Sep 12, 2020 | 18 comments

Ecuador’s Constitutional Court ruled Thursday that the government can proceed with deep budget cuts to the country’s public universities. The court had placed a temporary stop on the cuts in May, saying it needed to review constitutional language that gave universities priority status in cases of budgetary stress.

University of Cuenca students and faculty protested proposed university budget cuts in May.

In April, the government said it would make a 10 percent across-the-board reduction in university financing. The announcement drew criticism from university administrators and students and faculty mounted protests in Quito, Cuenca and Guayaquil.

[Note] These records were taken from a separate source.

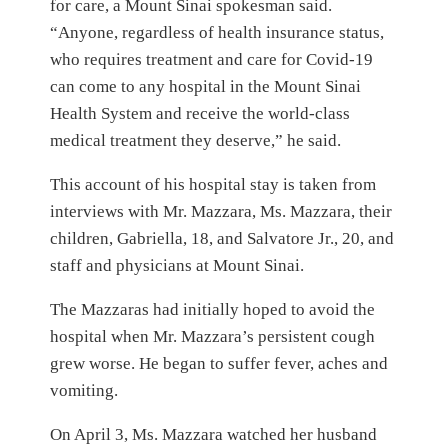
for care, a Mount Sinai spokesman said.
“Anyone, regardless of health insurance status,
who requires treatment and care for Covid-19
can come to any hospital in the Mount Sinai
Health System and receive the world-class
medical treatment they deserve,” he said.
This account of his hospital stay is taken from
interviews with Mr. Mazzara, Ms. Mazzara, their
children, Gabriella, 18, and Salvatore Jr., 20, and
staff and physicians at Mount Sinai.
The Mazzaras had initially hoped to avoid the
hospital when Mr. Mazzara’s persistent cough
grew worse. He began to suffer fever, aches and
vomiting.
On April 3, Ms. Mazzara watched her husband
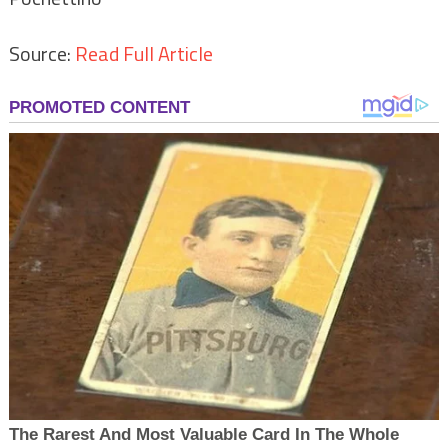
Source:
Read Full Article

In its ruling, the court said that the budget reduction does not violate the constitution given the stress on public finances as a result of the Covid-19 health emergency. It said that government revenue has been severely reduced by the emergency and that cuts are justified in all public services given the circumstances.

The court decision drew an angry response from several university leaders. “We regret that the court does not consider higher education to be fundamental for the development of the country,” University of Cuenca rector Pablo Vanegas said in a radio interview. “More than ever, in this time of crisis, the country needs strong universities to help us solve the problems that we face.”

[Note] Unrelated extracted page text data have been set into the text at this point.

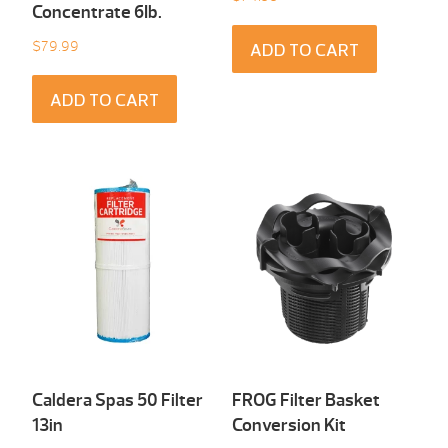
Concentrate 6Ib.
$
79.99
ADD TO CART
ADD TO CART
Caldera Spas 50 Filter
FROG Filter Basket
13in
Conversion Kit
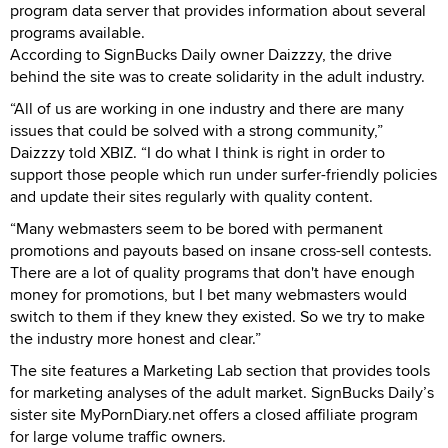
program data server that provides information about several
programs available.
According to SignBucks Daily owner Daizzzy, the drive
behind the site was to create solidarity in the adult industry.
“All of us are working in one industry and there are many
issues that could be solved with a strong community,”
Daizzzy told XBIZ. “I do what I think is right in order to
support those people which run under surfer-friendly policies
and update their sites regularly with quality content.
“Many webmasters seem to be bored with permanent
promotions and payouts based on insane cross-sell contests.
There are a lot of quality programs that don't have enough
money for promotions, but I bet many webmasters would
switch to them if they knew they existed. So we try to make
the industry more honest and clear.”
The site features a Marketing Lab section that provides tools
for marketing analyses of the adult market. SignBucks Daily’s
sister site MyPornDiary.net offers a closed affiliate program
for large volume traffic owners.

Like other university administrators, Vanegas said he has already been forced to make deep cuts due to late payments from the government. “We have already terminated many valuable faculty members, reduced programs and made other adjustments in this time of emergency,” he said. “We have done everything possible to protect the educational experience of our students but the ruling by the court will make this impossible in the future.”

To continue operations under the cuts, he said, public universities will be forced to reduce the number of students it can accept. “The enrollment reductions could be drastic, possibly as much as 20 percent. We will study the situation and develop our plans accordingly.”

Vanegas said the court ruling could spark another round of protests. “There is a great amount of sadness out there as well as great anger. I would not be surprised to see new protests.”